ソフィーの世界―哲学者からの不思議な手紙

「あの時、きみに哲学の本を書こうと決めたんだ。クリスティアンサンの大きな本屋に行っても、図書館に行っても、若い人にぴったりの本がなかったんでね」(P.655)

秀逸な哲学解説書です。ネタばれギリギリで言うと、このセリフがこの本の最大の本質なのではないかと。でもやっぱりどこかで神の視点という、神話を保持している議論のように思います。とはいえ、そういうことも含め、この小説体験がちゃんと哲学史体験になるようにできています。

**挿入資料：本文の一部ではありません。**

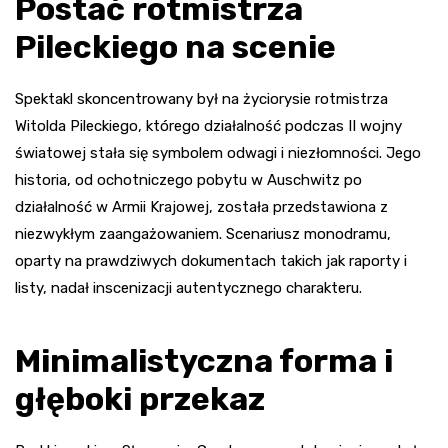
Postać rotmistrza
Pileckiego na scenie
Spektakl skoncentrowany był na życiorysie rotmistrza
Witolda Pileckiego, którego działalność podczas II wojny
światowej stała się symbolem odwagi i niezłomności. Jego
historia, od ochotniczego pobytu w Auschwitz po
działalność w Armii Krajowej, została przedstawiona z
niezwykłym zaangażowaniem. Scenariusz monodramu,
oparty na prawdziwych dokumentach takich jak raporty i
listy, nadał inscenizacji autentycznego charakteru.
Minimalistyczna forma i
głęboki przekaz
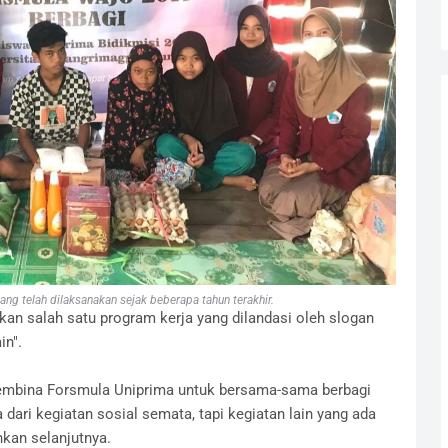
ng telah dilaksanakan sejak beberapa tahun terakhir.
kan salah satu program kerja yang dilandasi oleh slogan
in".
 Pembina Forsmula Uniprima untuk bersama-sama berbagi
ri kegiatan sosial semata, tapi kegiatan lain yang ada
nkan selanjutnya.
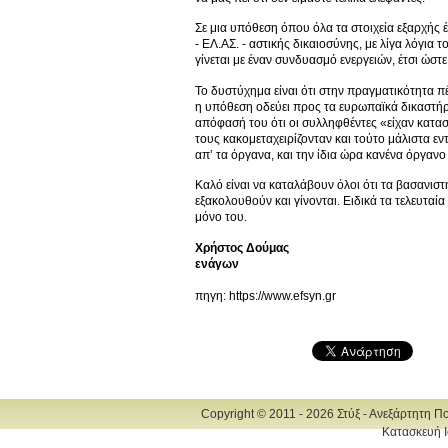
Σε μια υπόθεση όπου όλα τα στοιχεία εξαρχής 
- ΕΛ.ΑΣ. - αστικής δικαιοσύνης, με λίγα λόγια 
γίνεται με έναν συνδυασμό ενεργειών, έτσι ώστ
Το δυστύχημα είναι ότι στην πραγματικότητα π
η υπόθεση οδεύει προς τα ευρωπαϊκά δικαστήρια
απόφασή του ότι οι συλληφθέντες «είχαν κατα
τους κακομεταχειρίζονταν και τούτο μάλιστα ε
απ’ τα όργανα, και την ίδια ώρα κανένα όργανο
Καλό είναι να καταλάβουν όλοι ότι τα βασανισ
εξακολουθούν και γίνονται. Ειδικά τα τελευταί
μόνο του.
Χρήστος Δούμας
ενάγων
πηγη: https://www.efsyn.gr
Copyright © 2011 - 2026 Στύξ - Ανεξάρτητη Π
Κατασκευή Ι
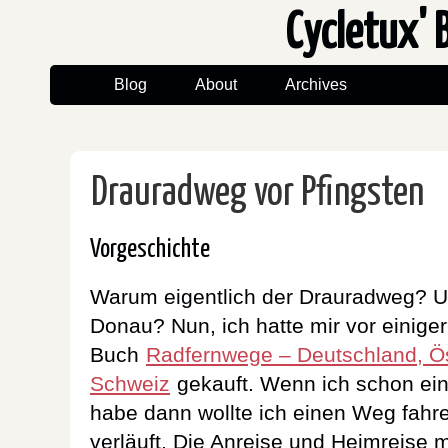
Cycletux' 
Blog
About
Archives
Drauradweg vor Pfingsten
Vorgeschichte
Warum eigentlich der Drauradweg? U
Donau? Nun, ich hatte mir vor einiger
Buch
Radfernwege – Deutschland, Ös
Schweiz
gekauft. Wenn ich schon ein
habe dann wollte ich einen Weg fahre
verläuft. Die Anreise und Heimreise m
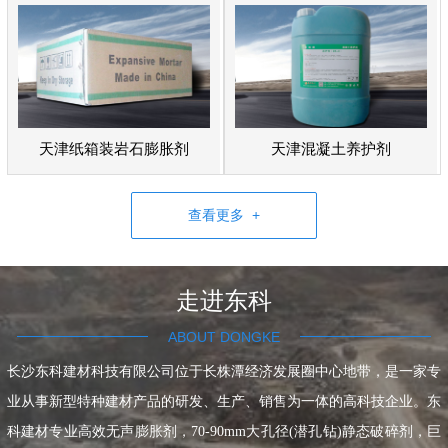
天津纸箱装岩石膨胀剂
天津混凝土养护剂
查看更多 +
走进东科
ABOUT DONGKE
长沙东科建材科技有限公司位于长株潭经济发展圈中心地带，是一家专
业从事新型特种建材产品的研发、生产、销售为一体的高科技企业。东
科建材专业高效无声膨胀剂，70-90mm大孔径(潜孔钻)静态破碎剂，巨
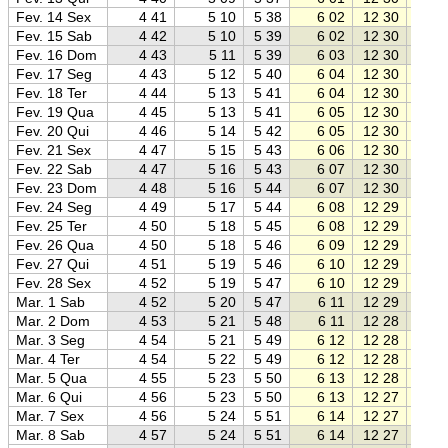
Fev. 14 Sex
4 41
5 10
5 38
6 02
12 30
18 5
Fev. 15 Sab
4 42
5 10
5 39
6 02
12 30
18 5
Fev. 16 Dom
4 43
5 11
5 39
6 03
12 30
18 5
Fev. 17 Seg
4 43
5 12
5 40
6 04
12 30
18 5
Fev. 18 Ter
4 44
5 13
5 41
6 04
12 30
18 5
Fev. 19 Qua
4 45
5 13
5 41
6 05
12 30
18 5
Fev. 20 Qui
4 46
5 14
5 42
6 05
12 30
18 5
Fev. 21 Sex
4 47
5 15
5 43
6 06
12 30
18 5
Fev. 22 Sab
4 47
5 16
5 43
6 07
12 30
18 5
Fev. 23 Dom
4 48
5 16
5 44
6 07
12 30
18 5
Fev. 24 Seg
4 49
5 17
5 44
6 08
12 29
18 5
Fev. 25 Ter
4 50
5 18
5 45
6 08
12 29
18 5
Fev. 26 Qua
4 50
5 18
5 46
6 09
12 29
18 4
Fev. 27 Qui
4 51
5 19
5 46
6 10
12 29
18 4
Fev. 28 Sex
4 52
5 19
5 47
6 10
12 29
18 4
Mar. 1 Sab
4 52
5 20
5 47
6 11
12 29
18 4
Mar. 2 Dom
4 53
5 21
5 48
6 11
12 28
18 4
Mar. 3 Seg
4 54
5 21
5 49
6 12
12 28
18 4
Mar. 4 Ter
4 54
5 22
5 49
6 12
12 28
18 4
Mar. 5 Qua
4 55
5 23
5 50
6 13
12 28
18 4
Mar. 6 Qui
4 56
5 23
5 50
6 13
12 27
18 4
Mar. 7 Sex
4 56
5 24
5 51
6 14
12 27
18 4
Mar. 8 Sab
4 57
5 24
5 51
6 14
12 27
18 3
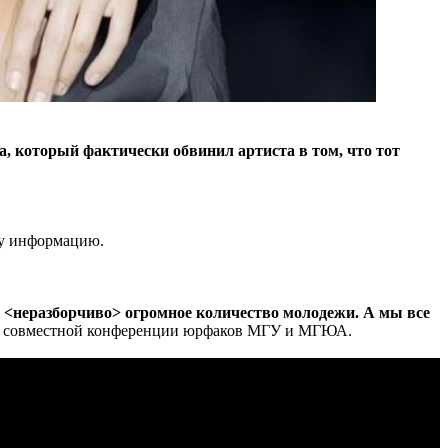
 который фактически обвинил артиста в том, что тот
ту информацию.
я <неразборчиво> огромное количество молодежи. А мы все
на совместной конференции юрфаков МГУ и МГЮА.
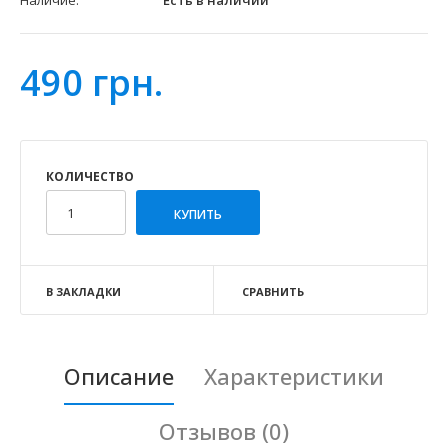
Наличие:
Есть в наличии
490 грн.
КОЛИЧЕСТВО
В ЗАКЛАДКИ
СРАВНИТЬ
Описание
Характеристики
Отзывов (0)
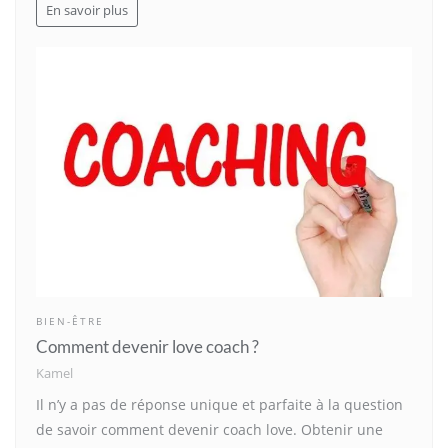
En savoir plus
BIEN-ÊTRE
Comment devenir love coach ?
Kamel
Il n’y a pas de réponse unique et parfaite à la question
de savoir comment devenir coach love. Obtenir une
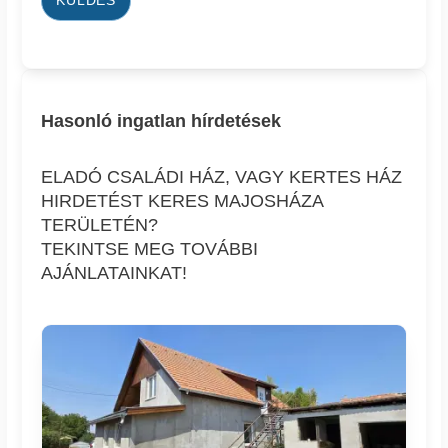
KÜLDÉS
Hasonló ingatlan hírdetések
ELADÓ CSALÁDI HÁZ, VAGY KERTES HÁZ
HIRDETÉST KERES MAJOSHÁZA
TERÜLETÉN?
TEKINTSE MEG TOVÁBBI
AJÁNLATAINKAT!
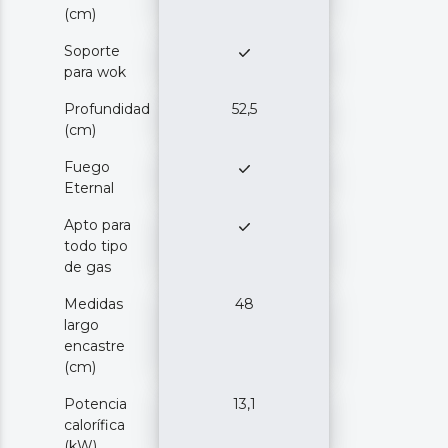
(cm)
Soporte
para wok
Profundidad
52,5
(cm)
Fuego
Eternal
Apto para
todo tipo
de gas
Medidas
48
largo
encastre
(cm)
Potencia
13,1
calorífica
(kW)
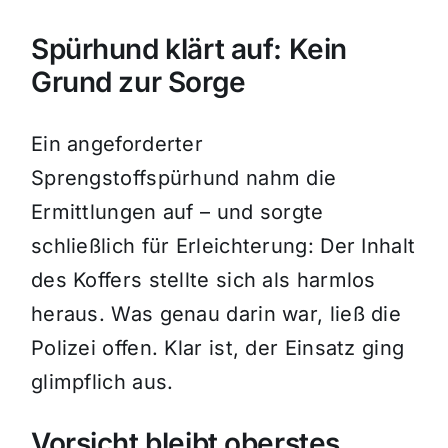
Spürhund klärt auf: Kein
Grund zur Sorge
Ein angeforderter
Sprengstoffspürhund nahm die
Ermittlungen auf – und sorgte
schließlich für Erleichterung: Der Inhalt
des Koffers stellte sich als harmlos
heraus. Was genau darin war, ließ die
Polizei offen. Klar ist, der Einsatz ging
glimpflich aus.
Vorsicht bleibt oberstes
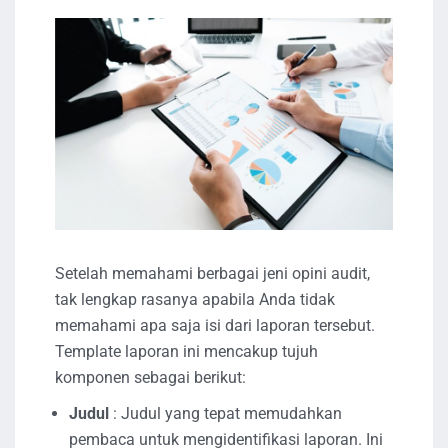
Setelah memahami berbagai jeni opini audit,
tak lengkap rasanya apabila Anda tidak
memahami apa saja isi dari laporan tersebut.
Template laporan ini mencakup tujuh
komponen sebagai berikut:
Judul
: Judul yang tepat memudahkan
pembaca untuk mengidentifikasi laporan. Ini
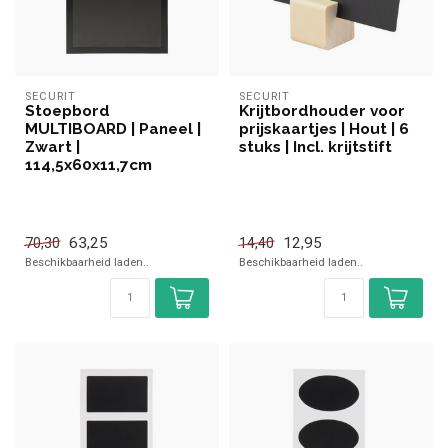
SECURIT
SECURIT
Stoepbord
Krijtbordhouder voor
MULTIBOARD | Paneel |
prijskaartjes | Hout | 6
Zwart |
stuks | Incl. krijtstift
114,5x60x11,7cm
63,25
12,95
70,30
14,40
Beschikbaarheid laden..
Beschikbaarheid laden..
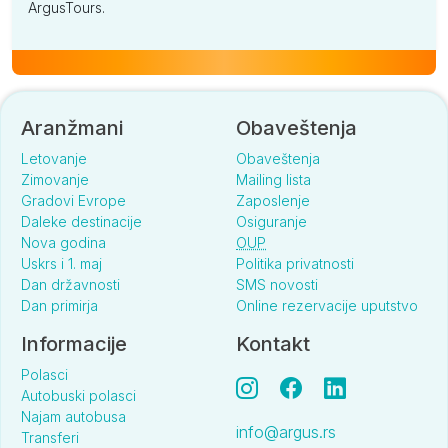
ArgusTours.
Aranžmani
Obaveštenja
Letovanje
Obaveštenja
Zimovanje
Mailing lista
Gradovi Evrope
Zaposlenje
Daleke destinacije
Osiguranje
Nova godina
OUP
Uskrs i 1. maj
Politika privatnosti
Dan državnosti
SMS novosti
Dan primirja
Online rezervacije uputstvo
Informacije
Kontakt
Polasci
Autobuski polasci
Najam autobusa
info@argus.rs
Transferi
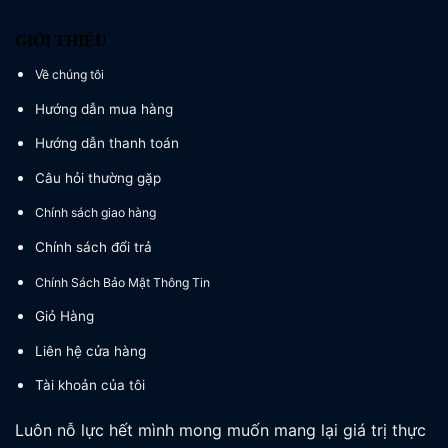
GIỚI THIỆU
Về chúng tôi
Hướng dẫn mua hàng
Hướng dẫn thanh toán
Câu hỏi thường gặp
Chính sách giao hàng
Chính sách đổi trả
Chính Sách Bảo Mật Thông Tin
Giỏ Hàng
Liên hệ cửa hàng
Tài khoản của tôi
Luôn nỗ lực hết mình mong muốn mang lại giá trị thực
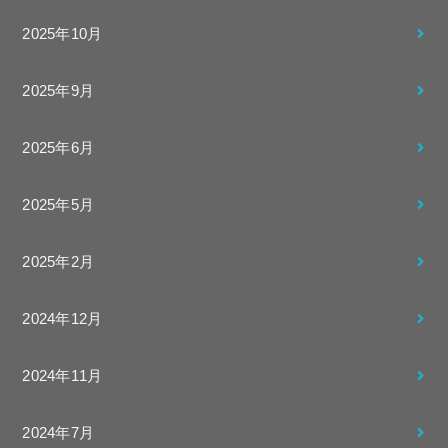
2025年10月
2025年9月
2025年6月
2025年5月
2025年2月
2024年12月
2024年11月
2024年7月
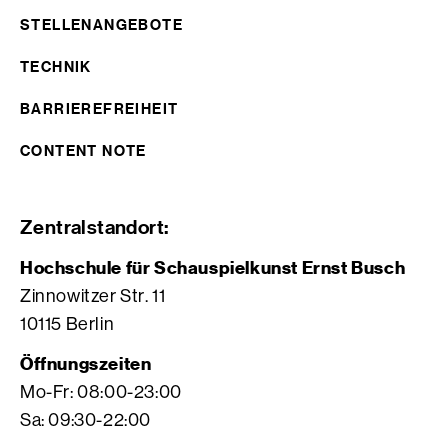
STELLENANGEBOTE
TECHNIK
BARRIEREFREIHEIT
CONTENT NOTE
Zentralstandort:
Hochschule für Schauspielkunst Ernst Busch
Zinnowitzer Str. 11
10115 Berlin
Öffnungszeiten
Mo-Fr: 08:00-23:00
Sa: 09:30-22:00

ぶっちゃけオモロイです。

「でも、こういう問いを立てるってことだって、わたしたちはまるっきり勉強してこなかったのよ」(P.244)

なんてセリフを言わせることで、問いを構築できない現代人へ哲学という問いを立てる技術を上手に紹介しています。

ソフィーは、世界をわかりきったものだと思っている人の仲間ではないよね?(P.28)

その前提はこの発想で、この発想を持つと世界のあらゆることに対して

どうしてなにもかも、こんなにめんどうくさいの?(P.71)

と思えます。それにしても、カントを鬼門とする僕としては、この一刀両断が一番学びになりました。

「『ものそのもの』と『わたしたちにとってのもの』を区別したってことだよ。カントが哲学のためにやってくれた大きな仕事だ」(P.417)

とにかく、「中高生は一読せよ」言いたい一冊であります。